The National Mall in Washington, D.C. was filled with tens of thousands of people gathering to mark the 50th Anniversary of the famous and pivotal 1963 March on Washington by Martin Luther King, Jr. The commemorative celebration rally included an address by President Obama.
The rally was impressive and had a long list of speakers in attendance to address the half-century accomplishments and work still to be done in reflecting Dr. King’s legacy of racial progress and pursuit of equality. The event was sponsored by Martin Luther King III, the NAACP, and the Rev. Al Sharpton’s National Action Network.
People filled the National Mall from the Lincoln Memorial to the World War II Memorial to hear the speakers that included Rev. Sharpton and Mr. King as well as popular rising political star, Newark Mayor Cory Booker.
Martin King III, remarked to the crowd, “Five decades ago my father stood upon this hallowed spot" and "crystallized like never before the painful pilgrimage and aching aspirations of African-Americans yearning to breathe free.”
Mr. King called his father’s “I Have a Dream” speech a call to action for all US citizens and the world.
He added, “The task is not done, the journey is not complete. The vision preached by my father a half-century ago was that his four little children would no longer live in a nation where they would be judged by the color of their skin but by the content of their character. However, sadly, the tears of Trayvon Martin's mother and father remind us that, far too frequently, the color of one's skin remains a license to profile, to arrest and to even murder with no regard for the content of one's character.”
He then called for self-defense “stand your ground” laws to be repealed in the states where such action is lawful.
Rep.
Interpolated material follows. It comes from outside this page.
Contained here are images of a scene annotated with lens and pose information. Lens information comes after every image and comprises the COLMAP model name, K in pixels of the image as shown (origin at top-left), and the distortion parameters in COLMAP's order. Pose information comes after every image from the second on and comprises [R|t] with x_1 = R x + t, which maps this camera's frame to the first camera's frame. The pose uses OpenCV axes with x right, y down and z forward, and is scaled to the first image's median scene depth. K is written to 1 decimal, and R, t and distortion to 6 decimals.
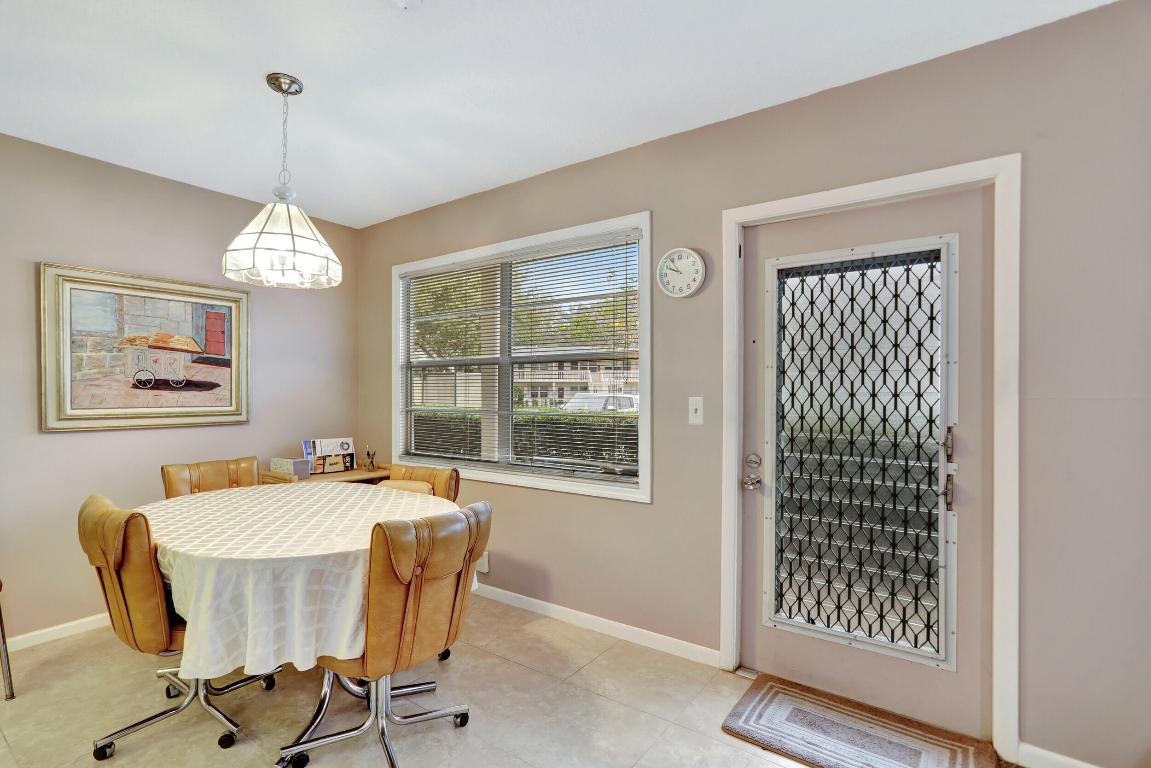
lens RADIAL K [[570.0, 0, 555.4], [0, 570.0, 391.2], [0, 0, 1]] dist [-0.044276, 0.018252]
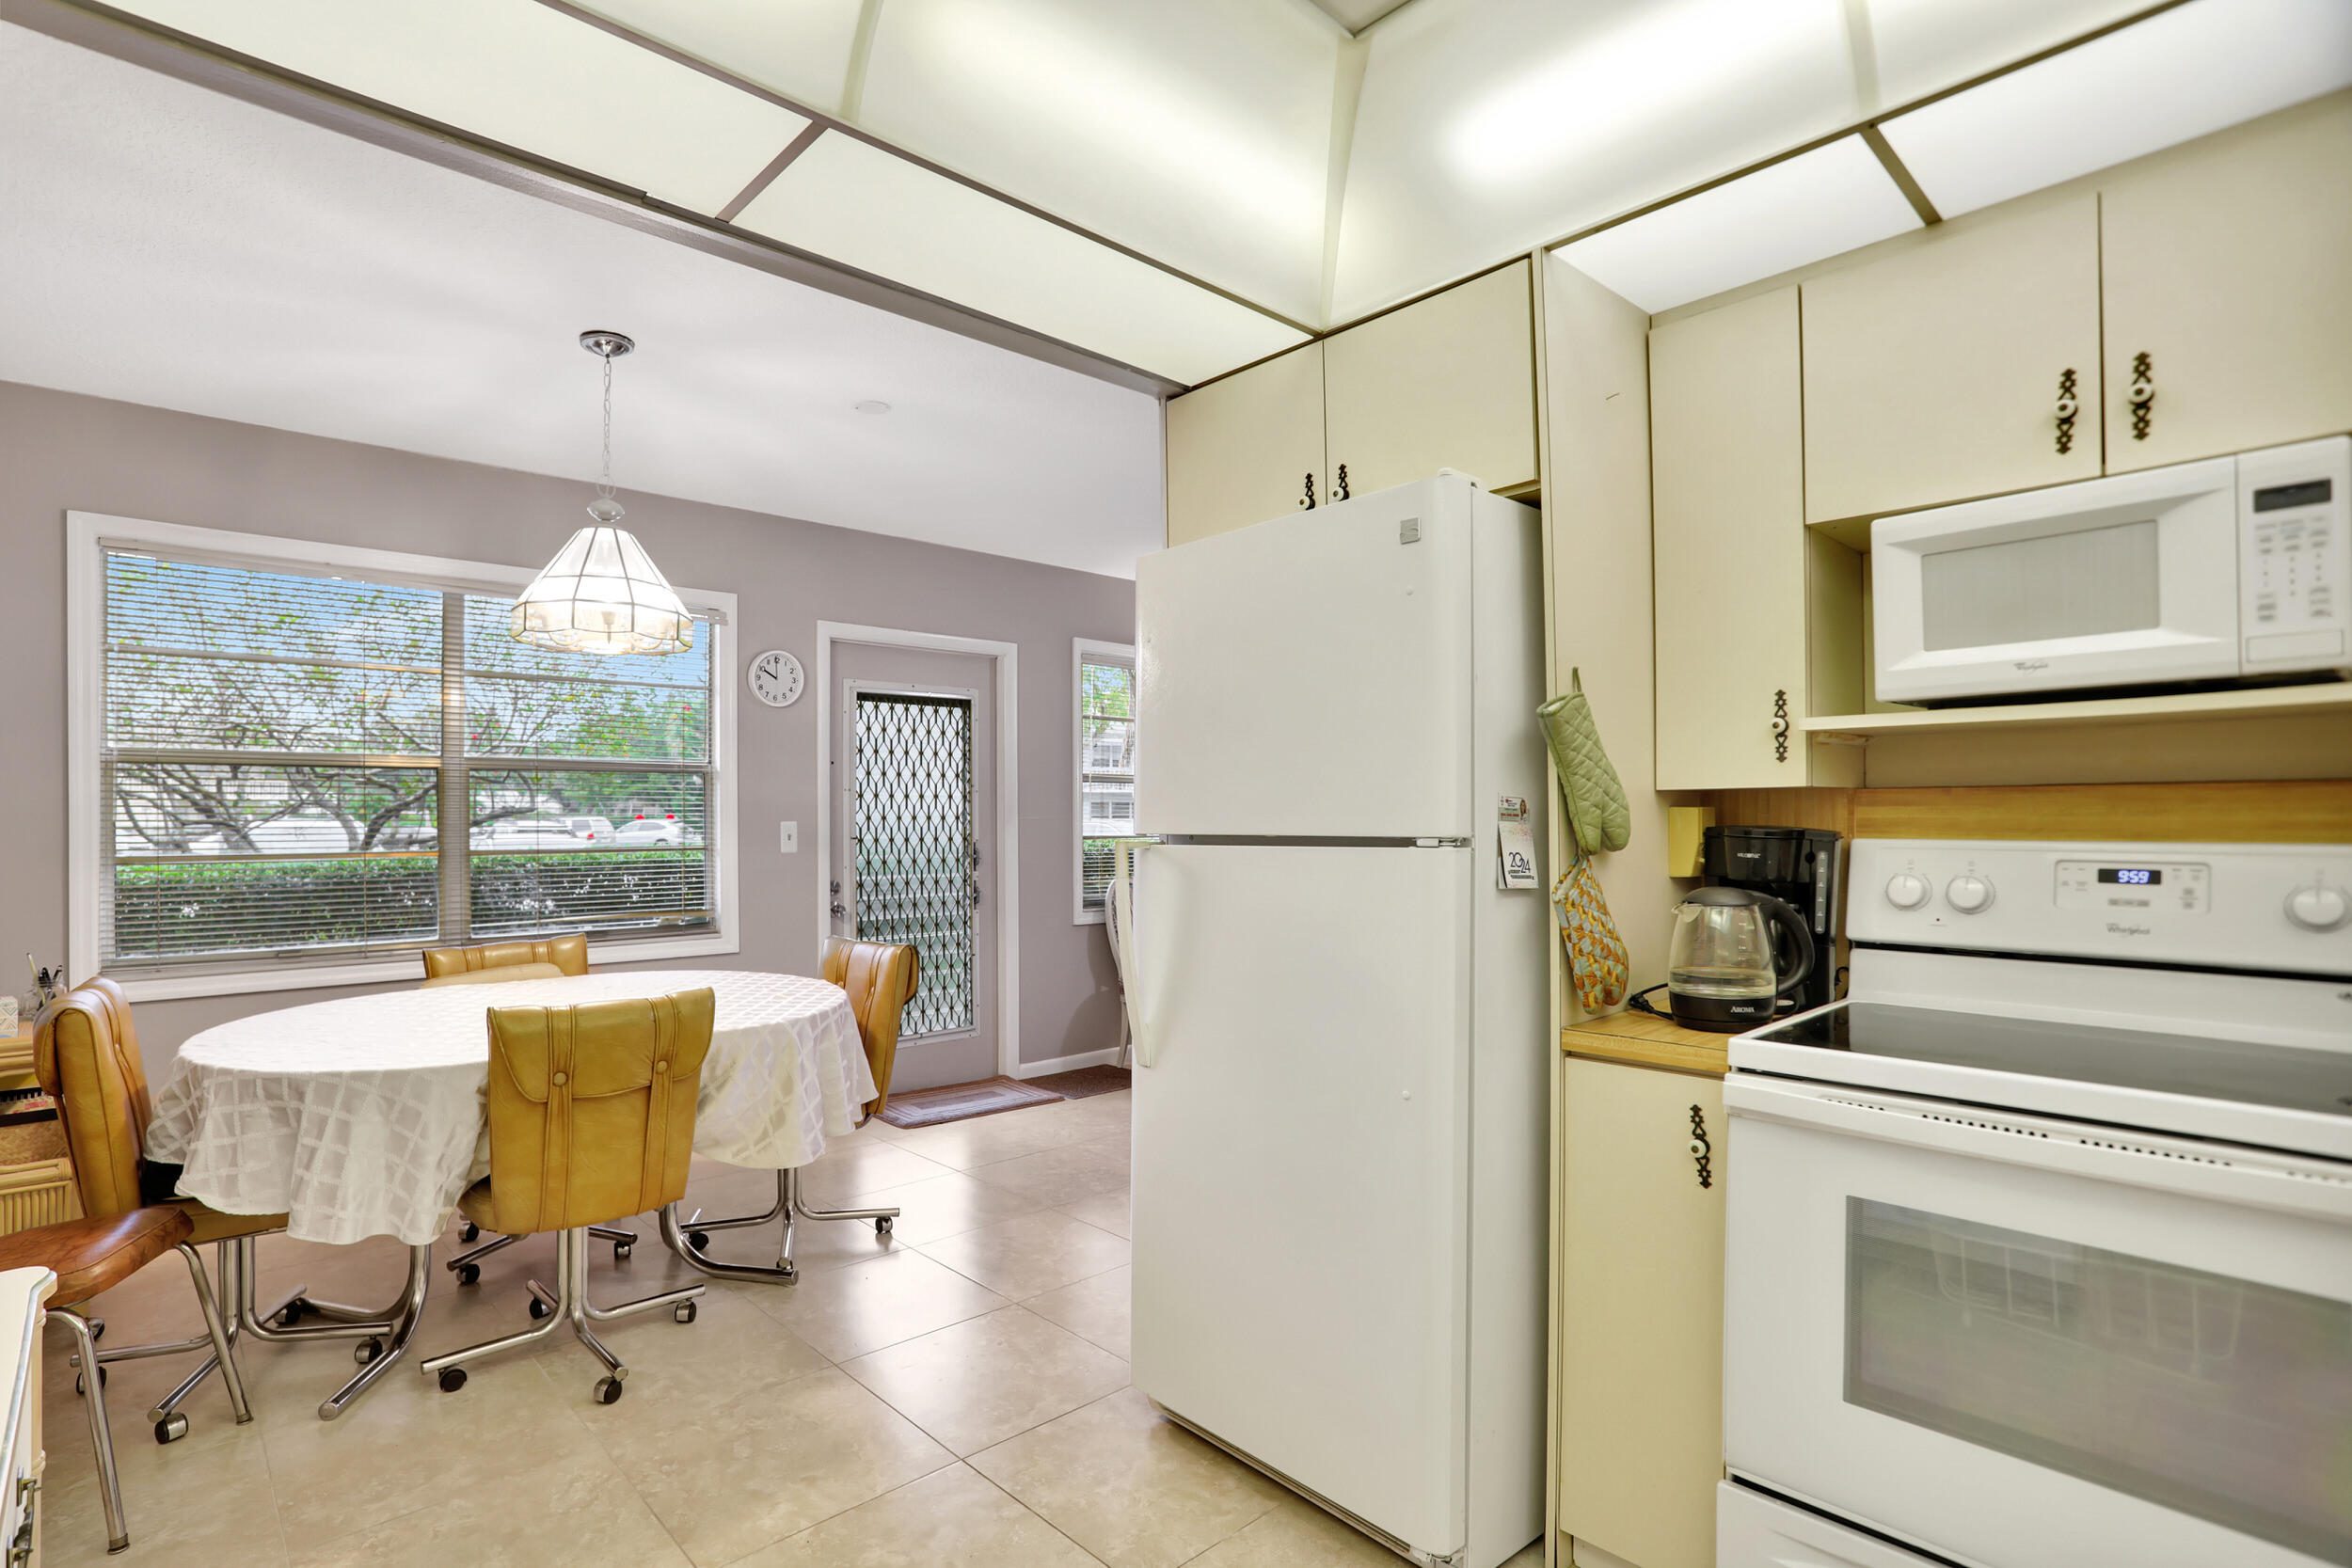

John Lewis, D-GA, was the youngest speaker 50 years ago at the original march and spoke today saying, “Fifty years later, we cannot wait, we cannot be patient. We want our jobs and we want our freedom now ... we cannot give up. We cannot give out.”
After the speeches, the rally attendees marched to the Martin Luther King, Jr. Memorial. The memorial was the first to be dedicated on the National Mall to a citizen and not a former U.S. President. They then proceeded to the Washington Memorial before dispersing throughout the city.